I was so happy to be able to see the dock diving dogs at Eukanuba! This was my first time taking pics of these guys, got the timing down on one of the pics but they are not in the right order. One of my goldens would be perfect for this. He is a springboard. He can already jump canals and he is not yet 18mo. Can anyone tell me the age at which you can compete?


----------



## LibertyME (Jan 6, 2007)

How cool is that?!!!!
Thanks for the pictures...sounds like you enjoyed yourself..


----------



## Oaklys Dad (Dec 28, 2005)

Some of those dogs really catch some air.
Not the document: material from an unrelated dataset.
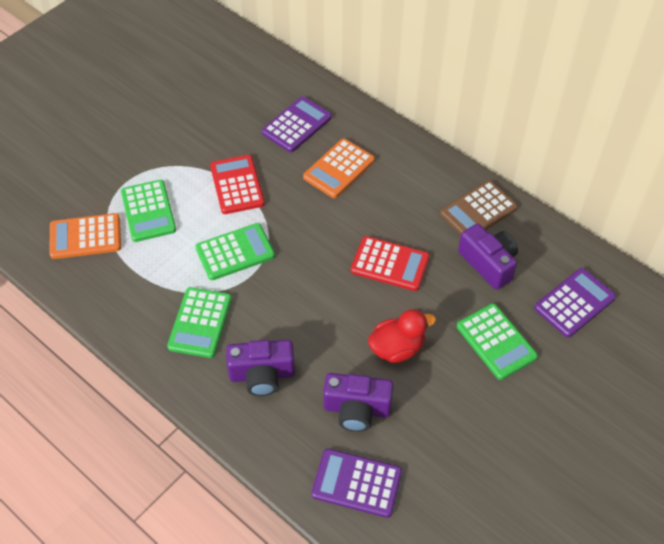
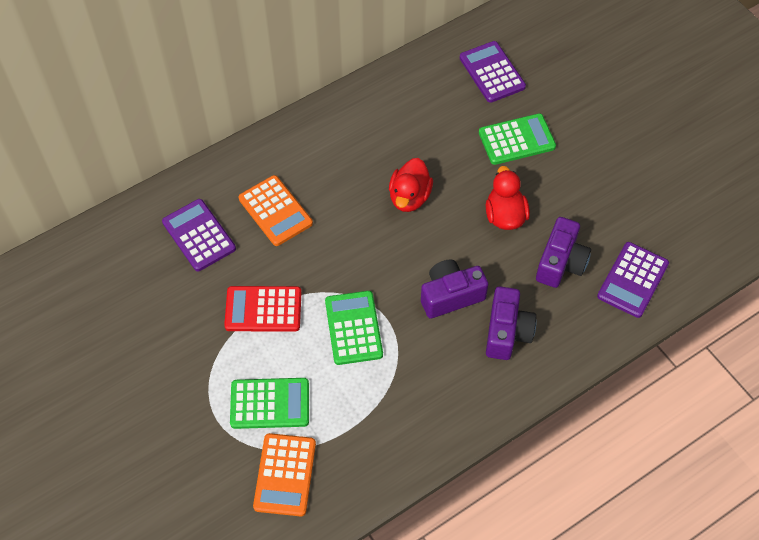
camera: 75 degrees left, 5 degrees up
(200, 323) = (432, 376): green calculator -> none
(390, 264) = (409, 197): red calculator -> red duck
(478, 211) = (369, 110): brown calculator -> none
(488, 263) = (432, 120): purple camera -> purple camera (450, 296)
Cool pictures.


----------



## Debles (Sep 6, 2007)

Thanks for the pics! My Gunner loves dock diving but doesn't get the chance to do it very often.


----------



## FlyingQuizini (Oct 24, 2006)

I think min age for competition is 6 months.


----------



## hgatesy (Feb 14, 2007)

Yup... minimum age is 6 months!


----------



## Packleader (Nov 27, 2007)

Dallas will be 18mo's next month. He is intact, will that make a difference?


----------



## sammydog (Aug 23, 2008)

Looks like tons of fun! My boys love to dock jump, but we only get out maybe once a year. I need to find out when the get back to town!


----------